Francisco Guardiola Soler

EL EMIGRANTE


     Muquele había tomado la determinación de emigrar hacia Europa, una idea programada, equívoca, que solo conducía a una vida desgraciada e incluso a su probable pérdida.

 

     Un ambiente el de aquellas tierras del trópico en el que la riqueza estaba en manos de los pocos bien situados o de los que ostentaban el poder. Repúblicas con frecuencia ricas en bienes materiales, cobre, oro, diamantes e incluso petróleo, pero riquezas nunca en manos del pueblo llano, siempre en manos de seres prepotentes, frecuentemente codiciosos y sin escrúpulos.

 

     Viendo las revistas y el brillo de la publicidad de los blancos, tentadora y engañosa, piensan los africanos que la Unión Europea es un paraíso, un emporio de riqueza, “el dorado”. ¡Cuan distinto es para ellos cuando llegan a las costas de Europa conducidos por desaprensivos!

 

     Muquele sale de Nubia, país vecino al Sudán y próximo a Egipto y a su río Nilo; sin apenas equipaje para viajar, con ropa vieja, una pequeña navaja y dólares con que pagar su plaza en la patera, los dólares ahorrados centavo a centavo, logrados a veces con la caza furtiva o con un empleo ocasional de mucho trabajo y poco sueldo, como los agotadores trabajos de tala y arrastre de árboles.

 

     Así pues, nuestro moreno y aventurero Muquele bordeó el desierto del Sahara, entró en Mauritania, subió hacia el norte de dicho país, su Nubia nativa. En el camino compró droga para venderla al arribar a España y así obtener euros con que vivir al principio. Atravesó Marruecos por la ladera de la cordillera del Atlas, frontera entre Marruecos y Argelia, hasta llegar a la orilla del Mediterráneo.

 

     Se alimentaba en el viaje de lo que cazaba con trampas, frutos salvajes, y lo que hurtaba en los campos que atravesaba. Cuando llegó a la costa, entregó al dueño de la patera el dinero que portaba, embarcó y navegaron todo el día con buena mar. Al anochecer, llegó a las proximidades de una playa en Tarifa y al crecer el crepúsculo vio luces en la playa y le entró miedo de que le atraparan las autoridades. Por eso se lanzó al agua con su pequeño petate, todos los nubios saben nadar, cuidando que no se mojara la droga que llevaba, única riqueza que le quedaba después de haber pagado a los traficantes de las pateras.

 

     Nadó hasta unos rompientes, que pudo alcanzar sano y salvo mientras sus compañeros de navegación eran aprehendidos por la guardia civil, y trepó peñas arriba hasta la cúspide de los montes de Tarifa. Allí puso sus ropas a secar, calmó su sed con la pulpa de una chumbera y, sin cenar, se acostó desnudo sobre hojas secas, cubriéndose con ramas tiernas de matorrales.
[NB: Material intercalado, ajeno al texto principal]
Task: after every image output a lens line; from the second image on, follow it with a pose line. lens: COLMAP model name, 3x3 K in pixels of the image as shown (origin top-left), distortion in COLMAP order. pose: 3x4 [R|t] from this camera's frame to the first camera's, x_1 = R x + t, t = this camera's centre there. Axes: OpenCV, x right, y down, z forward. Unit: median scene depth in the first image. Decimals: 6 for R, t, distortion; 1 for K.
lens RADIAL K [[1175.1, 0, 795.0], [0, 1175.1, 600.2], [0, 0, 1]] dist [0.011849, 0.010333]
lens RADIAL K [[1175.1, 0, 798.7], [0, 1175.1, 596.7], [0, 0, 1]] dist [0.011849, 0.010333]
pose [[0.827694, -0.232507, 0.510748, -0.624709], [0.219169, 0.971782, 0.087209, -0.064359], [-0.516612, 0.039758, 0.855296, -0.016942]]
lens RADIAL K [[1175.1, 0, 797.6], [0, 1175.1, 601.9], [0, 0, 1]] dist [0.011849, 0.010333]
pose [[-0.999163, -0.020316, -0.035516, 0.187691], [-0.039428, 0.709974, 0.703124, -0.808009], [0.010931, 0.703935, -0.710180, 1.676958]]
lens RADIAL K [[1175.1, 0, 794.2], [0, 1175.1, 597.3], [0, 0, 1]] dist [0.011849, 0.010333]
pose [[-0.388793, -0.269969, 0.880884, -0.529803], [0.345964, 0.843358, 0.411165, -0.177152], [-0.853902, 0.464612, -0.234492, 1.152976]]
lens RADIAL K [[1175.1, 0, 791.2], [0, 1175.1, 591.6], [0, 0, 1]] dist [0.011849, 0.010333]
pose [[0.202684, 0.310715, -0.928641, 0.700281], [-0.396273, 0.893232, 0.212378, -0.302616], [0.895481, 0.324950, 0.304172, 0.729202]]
Al amanecer comió algunas almendras, dátiles de palmito y hierbas comunes en España y África que conocía.

 

     Tuvo un ataque de malaria que era casi crónica, estaba mal alimentado y no tenía quinina para combatir la enfermedad. Sin poder vender la droga ni acercarse a los cortijos por temor a ser denunciado, tenía que ocultarse. Su voluntad cedía y se quebraba, el edén del que le habían hablado no existía, era pura fantasía. Los españoles no tenían un Mercedes, ni un piso en la Gran Vía y habían nacido allí. Él no tenía esa suerte.

 

     Llegó a la conclusión de que “El dorado” no existía y de que en África padecía menos que aquí en Andalucía. Pensó con añoranza en su casa en Nubia, en sus seres queridos… él era gregario; le gustaba vivir con los de su aldea y su raza, con aquellas mujeres dóciles y cariñosas, con sus hermanos y hermanas, con su madre. Allí en aquella cabaña había algo que le ayudaba a vivir.

 

     Harto de sufrimientos, desengañado y con ganas de regresar a Nubia, enfermo de malaria y de soledad, se acercó a la carretera e hizo señas a un coche para que se detuviera. El conductor se detuvo y vio a una persona muy tostada con la ropa destrozada, hambriento y enfermo de fiebre; escuchó su odisea con lástima, le dio unos cuantos euros, lo subió al coche y lo condujo a un hospital. Allí lo curaron, lo vistieron y lo alimentaron.

 

     Ya de regreso en avión hacia el sur, a Nubia, se le había terminado el dinero, sus ilusiones; era una persona sin norte. Pero volvía vivo a su tierra y, tal vez, como era joven, quizá rehiciera su vida con nuevas ideas el bueno de Muquele.